**GIVEN PASSAGE:**
◆ ◆ ◆
- Interactive map of the Imperial Arcade, Sydney area

General information
- Type: Arcade
- Architectural style: Second Empire
- Location: 168 Pitt Street, Sydney, New South Wales, Australia, Australia
- Coordinates: 33°52′12″S 151°12′32″E﻿ / ﻿33.8699335°S 151.2089142°E
- Construction started: 1889
- Completed: 1891
- Opened: 16 July 1891

Height
- Height: 114 feet (34.7 m)

Technical details
- Floor count: 7 levels

Design and construction
- Architect: Thomas Rowe

= Imperial Arcade =

The Imperial Arcade was a commercial building in Sydney, Australia, designed by prominent Sydney architect Thomas Rowe opened in 1891 on the site now occupied by Westfield Sydney.

==History==

=== Planning and construction ===
Development of the Imperial Arcade was a business venture by the newly formed Imperial Arcade Company Ltd to "construct an arcade in the centre of Sydney, from Pitt Street to Castlereagh Street, on a scale hitherto not attempted in any part of Australia". Capital was fixed at £80,000, with 40,000 shares of £2 each, 17,000 of which were offered to the public through a prospectus issued in March 1889. A return of 14-percent was forecast.
◆ ◆ ◆
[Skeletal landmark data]
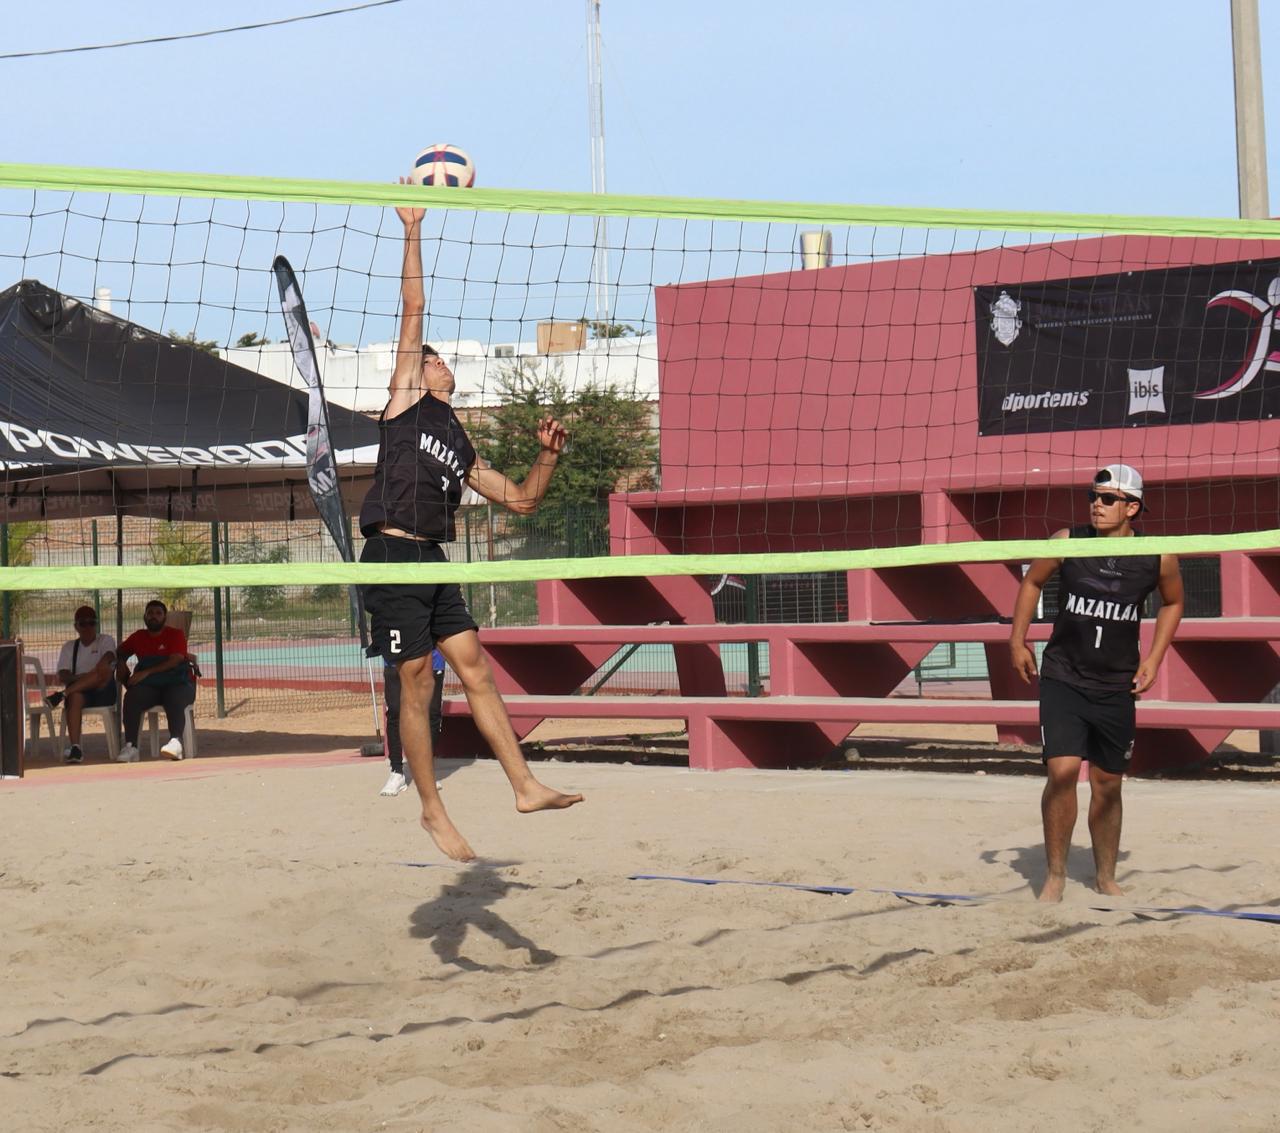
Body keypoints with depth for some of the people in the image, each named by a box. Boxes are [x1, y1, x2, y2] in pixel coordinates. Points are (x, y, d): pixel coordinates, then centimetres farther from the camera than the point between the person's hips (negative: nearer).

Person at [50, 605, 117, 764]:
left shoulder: (105, 640, 12)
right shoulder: (69, 647, 19)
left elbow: (107, 658, -11)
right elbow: (62, 675, 6)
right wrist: (77, 678, -18)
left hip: (104, 692, -1)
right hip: (79, 691, 1)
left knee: (105, 670, -34)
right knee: (75, 697, -36)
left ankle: (62, 695, -36)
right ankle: (74, 748, -47)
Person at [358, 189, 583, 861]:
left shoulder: (460, 448, 24)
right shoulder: (404, 403, 7)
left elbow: (522, 500, 27)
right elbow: (412, 311, 3)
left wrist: (548, 456, 10)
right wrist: (411, 231, 1)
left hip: (434, 563, 6)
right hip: (394, 556, -6)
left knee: (475, 669, 1)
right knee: (417, 685, -4)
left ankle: (524, 786, 0)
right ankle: (432, 809, 2)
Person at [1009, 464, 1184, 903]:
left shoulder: (1159, 558, -8)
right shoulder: (1067, 542, -10)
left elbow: (1172, 603, 13)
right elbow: (1032, 582, 9)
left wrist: (1153, 659, 4)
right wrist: (1017, 641, 5)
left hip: (1116, 686, 1)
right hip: (1062, 679, -1)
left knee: (1108, 784, 9)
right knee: (1062, 772, -15)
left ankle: (1106, 878, 27)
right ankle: (1055, 875, -1)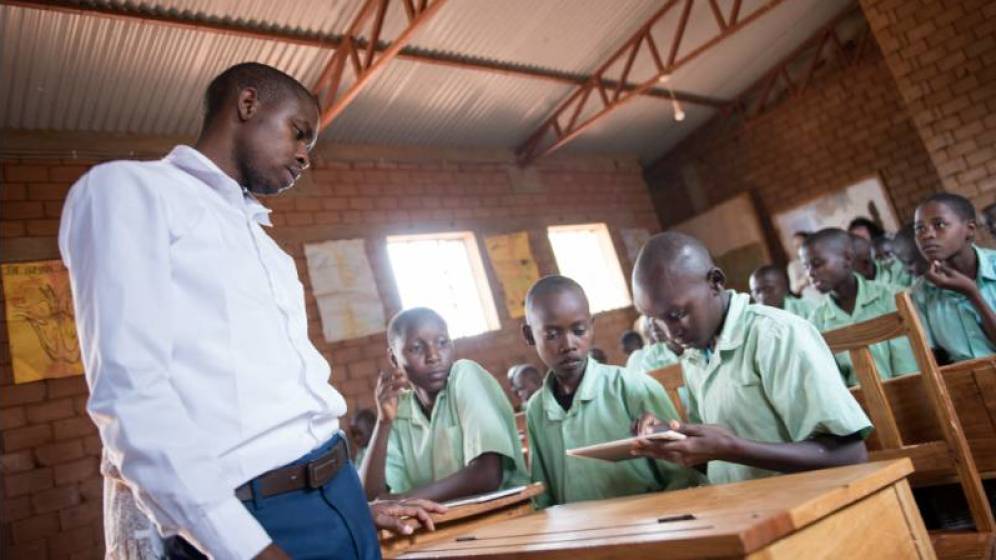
◆ ◆ ◆
Repeat the Imperial Arcade text between "Technical details" and "by Westfield Sydney.", inclusive, substituting "retail building" for "commercial building".

**TASK RESPONSE:**
Technical details
- Floor count: 7 levels

Design and construction
- Architect: Thomas Rowe

= Imperial Arcade =

The Imperial Arcade was a retail building in Sydney, Australia, designed by prominent Sydney architect Thomas Rowe opened in 1891 on the site now occupied by Westfield Sydney.